Start of Data provided

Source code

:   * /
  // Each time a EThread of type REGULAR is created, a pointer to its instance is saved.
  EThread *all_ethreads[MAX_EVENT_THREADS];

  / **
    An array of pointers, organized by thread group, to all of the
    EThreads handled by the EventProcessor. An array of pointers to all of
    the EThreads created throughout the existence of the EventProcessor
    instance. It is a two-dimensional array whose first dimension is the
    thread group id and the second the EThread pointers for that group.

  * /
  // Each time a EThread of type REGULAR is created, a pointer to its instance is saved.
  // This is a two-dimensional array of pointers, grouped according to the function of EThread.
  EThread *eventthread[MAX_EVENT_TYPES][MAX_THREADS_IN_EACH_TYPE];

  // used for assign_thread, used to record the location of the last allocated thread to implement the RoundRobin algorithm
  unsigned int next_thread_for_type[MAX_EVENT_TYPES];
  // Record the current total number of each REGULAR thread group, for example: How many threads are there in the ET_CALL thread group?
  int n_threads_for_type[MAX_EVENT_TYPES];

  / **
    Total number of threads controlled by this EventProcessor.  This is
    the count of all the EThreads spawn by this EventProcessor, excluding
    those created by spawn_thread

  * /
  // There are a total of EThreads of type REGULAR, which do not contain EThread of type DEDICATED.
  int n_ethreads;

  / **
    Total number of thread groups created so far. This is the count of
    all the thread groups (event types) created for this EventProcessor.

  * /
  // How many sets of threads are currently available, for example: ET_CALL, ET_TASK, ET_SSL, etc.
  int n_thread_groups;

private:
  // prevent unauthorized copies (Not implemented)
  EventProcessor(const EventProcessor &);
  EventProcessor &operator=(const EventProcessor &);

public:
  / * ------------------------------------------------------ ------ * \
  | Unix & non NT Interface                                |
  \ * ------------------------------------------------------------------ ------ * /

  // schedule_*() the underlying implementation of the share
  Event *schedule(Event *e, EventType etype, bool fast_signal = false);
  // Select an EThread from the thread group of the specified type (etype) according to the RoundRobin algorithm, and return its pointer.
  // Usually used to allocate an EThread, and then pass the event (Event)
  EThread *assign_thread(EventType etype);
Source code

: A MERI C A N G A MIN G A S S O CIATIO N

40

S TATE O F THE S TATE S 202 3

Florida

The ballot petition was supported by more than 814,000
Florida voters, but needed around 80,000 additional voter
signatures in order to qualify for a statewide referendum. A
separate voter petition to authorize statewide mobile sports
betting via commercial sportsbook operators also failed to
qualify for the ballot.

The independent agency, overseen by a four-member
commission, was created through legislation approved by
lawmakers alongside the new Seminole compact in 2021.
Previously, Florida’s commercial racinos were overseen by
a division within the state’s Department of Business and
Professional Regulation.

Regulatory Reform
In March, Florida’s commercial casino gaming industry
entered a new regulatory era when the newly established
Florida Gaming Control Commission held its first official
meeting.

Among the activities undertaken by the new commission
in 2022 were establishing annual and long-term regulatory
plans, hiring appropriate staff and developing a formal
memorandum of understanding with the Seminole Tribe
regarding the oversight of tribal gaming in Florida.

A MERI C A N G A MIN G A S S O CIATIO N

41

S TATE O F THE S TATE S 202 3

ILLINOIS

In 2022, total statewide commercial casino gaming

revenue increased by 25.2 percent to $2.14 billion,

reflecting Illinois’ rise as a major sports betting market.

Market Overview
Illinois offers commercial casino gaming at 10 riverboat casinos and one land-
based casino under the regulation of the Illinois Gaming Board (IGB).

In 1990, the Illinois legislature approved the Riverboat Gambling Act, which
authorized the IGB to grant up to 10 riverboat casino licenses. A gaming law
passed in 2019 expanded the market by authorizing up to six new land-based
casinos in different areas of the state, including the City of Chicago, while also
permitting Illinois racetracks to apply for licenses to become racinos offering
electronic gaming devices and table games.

End of Data provided

> **Exercise description**
Write the material out again in full, leaving no line out.

> **Response below**
Source code

:   * /
  // Each time a EThread of type REGULAR is created, a pointer to its instance is saved.
  EThread *all_ethreads[MAX_EVENT_THREADS];

  / **
    An array of pointers, organized by thread group, to all of the
    EThreads handled by the EventProcessor. An array of pointers to all of
    the EThreads created throughout the existence of the EventProcessor
    instance. It is a two-dimensional array whose first dimension is the
    thread group id and the second the EThread pointers for that group.

  * /
  // Each time a EThread of type REGULAR is created, a pointer to its instance is saved.
  // This is a two-dimensional array of pointers, grouped according to the function of EThread.
  EThread *eventthread[MAX_EVENT_TYPES][MAX_THREADS_IN_EACH_TYPE];

  // used for assign_thread, used to record the location of the last allocated thread to implement the RoundRobin algorithm
  unsigned int next_thread_for_type[MAX_EVENT_TYPES];
  // Record the current total number of each REGULAR thread group, for example: How many threads are there in the ET_CALL thread group?
  int n_threads_for_type[MAX_EVENT_TYPES];

  / **
    Total number of threads controlled by this EventProcessor.  This is
    the count of all the EThreads spawn by this EventProcessor, excluding
    those created by spawn_thread

  * /
  // There are a total of EThreads of type REGULAR, which do not contain EThread of type DEDICATED.
  int n_ethreads;

  / **
    Total number of thread groups created so far. This is the count of
    all the thread groups (event types) created for this EventProcessor.

  * /
  // How many sets of threads are currently available, for example: ET_CALL, ET_TASK, ET_SSL, etc.
  int n_thread_groups;

private:
  // prevent unauthorized copies (Not implemented)
  EventProcessor(const EventProcessor &);
  EventProcessor &operator=(const EventProcessor &);

public:
  / * ------------------------------------------------------ ------ * \
  | Unix & non NT Interface                                |
  \ * ------------------------------------------------------------------ ------ * /

  // schedule_*() the underlying implementation of the share
  Event *schedule(Event *e, EventType etype, bool fast_signal = false);
  // Select an EThread from the thread group of the specified type (etype) according to the RoundRobin algorithm, and return its pointer.
  // Usually used to allocate an EThread, and then pass the event (Event)
  EThread *assign_thread(EventType etype);
Source code

: A MERI C A N G A MIN G A S S O CIATIO N

40

S TATE O F THE S TATE S 202 3

Florida

The ballot petition was supported by more than 814,000
Florida voters, but needed around 80,000 additional voter
signatures in order to qualify for a statewide referendum. A
separate voter petition to authorize statewide mobile sports
betting via commercial sportsbook operators also failed to
qualify for the ballot.

The independent agency, overseen by a four-member
commission, was created through legislation approved by
lawmakers alongside the new Seminole compact in 2021.
Previously, Florida’s commercial racinos were overseen by
a division within the state’s Department of Business and
Professional Regulation.

Regulatory Reform
In March, Florida’s commercial casino gaming industry
entered a new regulatory era when the newly established
Florida Gaming Control Commission held its first official
meeting.

Among the activities undertaken by the new commission
in 2022 were establishing annual and long-term regulatory
plans, hiring appropriate staff and developing a formal
memorandum of understanding with the Seminole Tribe
regarding the oversight of tribal gaming in Florida.

A MERI C A N G A MIN G A S S O CIATIO N

41

S TATE O F THE S TATE S 202 3

ILLINOIS

In 2022, total statewide commercial casino gaming

revenue increased by 25.2 percent to $2.14 billion,

reflecting Illinois’ rise as a major sports betting market.

Market Overview
Illinois offers commercial casino gaming at 10 riverboat casinos and one land-
based casino under the regulation of the Illinois Gaming Board (IGB).

In 1990, the Illinois legislature approved the Riverboat Gambling Act, which
authorized the IGB to grant up to 10 riverboat casino licenses. A gaming law
passed in 2019 expanded the market by authorizing up to six new land-based
casinos in different areas of the state, including the City of Chicago, while also
permitting Illinois racetracks to apply for licenses to become racinos offering
electronic gaming devices and table games.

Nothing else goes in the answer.